Last summer, I spent a few weeks creating a mosaic on a neighbor's wall. Paco found tiles for me. He sometimes sat on the bench in front of my house and watched me as I tediously glued the broken pieces onto the wall. One day, he joined me in the work, and we worked side by side in comfortable silence.

But at 76, Paco's health was failing. He was growing increasingly frail, falling in his home a few times. He was losing his sight, and his hearing, already poor, grew worse.

Paco had always been there for the neighborhood. He'd always been there for me. He was the first neighbor to welcome me to the block when I'd moved in. He was the person who left a teddy bear on my front steps when I had to put my cat to sleep. He once told me he watched to make sure I got home safely at night.

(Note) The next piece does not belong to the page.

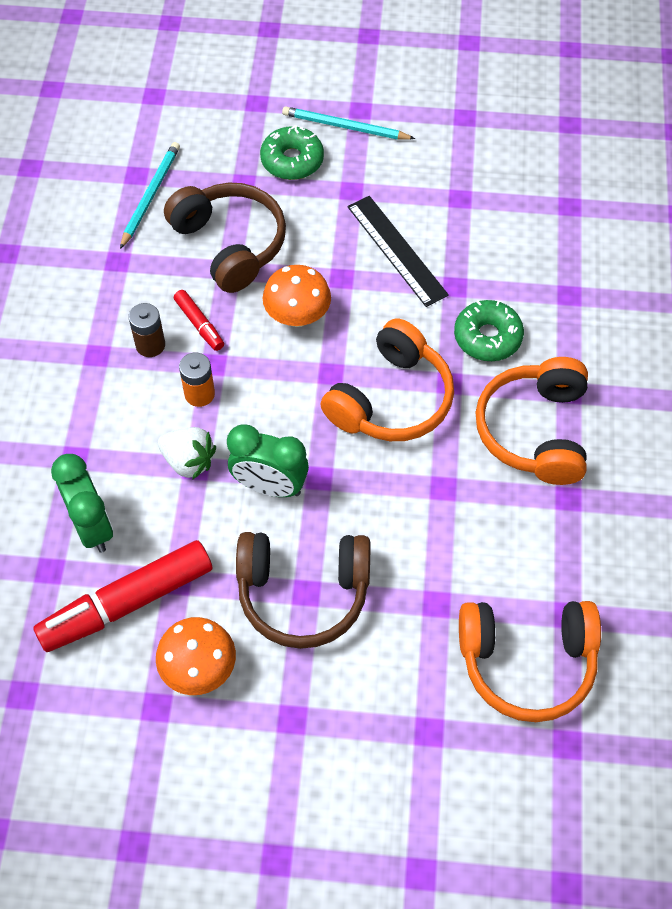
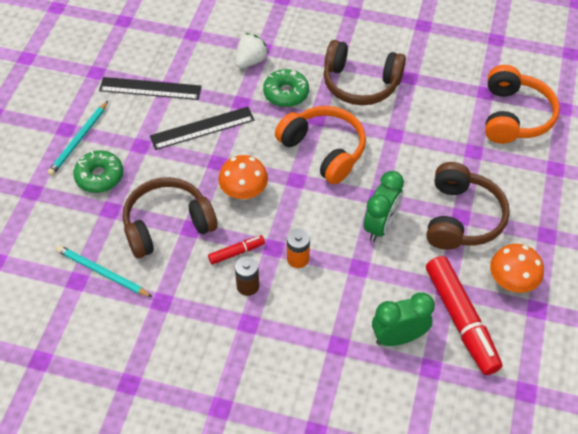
camera: 80 degrees left, 5 degrees down
white strawberry [158,427,216,480] -> white strawberry moved to [235,33,269,68]
orange headphones [475,357,588,485] -> brown headphones [324,40,406,105]
none -> black ruler [99,77,202,100]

Now it was time for me, and the other neighbors, to be there for him. We didn't discuss it. We just did it. If it snowed, one of us shoveled the sidewalk in front of his house. We brought him meals in the dead of winter. We'd join arms and walk with him in the heat of summer.

When I'd run into different neighbors, people whose names I did not know but recognized as friends of Paco's, we stopped and fretted about his health. We never imagined a world, a block, without him.

One of my best friends lives in a New York City high-rise, and when I visited her recently, I noticed a death notice posted on a bulletin board near the mailboxes. I asked her if she knew the woman who'd died.

"We don't talk to our neighbors here," she said simply.

We know our neighbors. We take care of our neighbors. Or at least we try.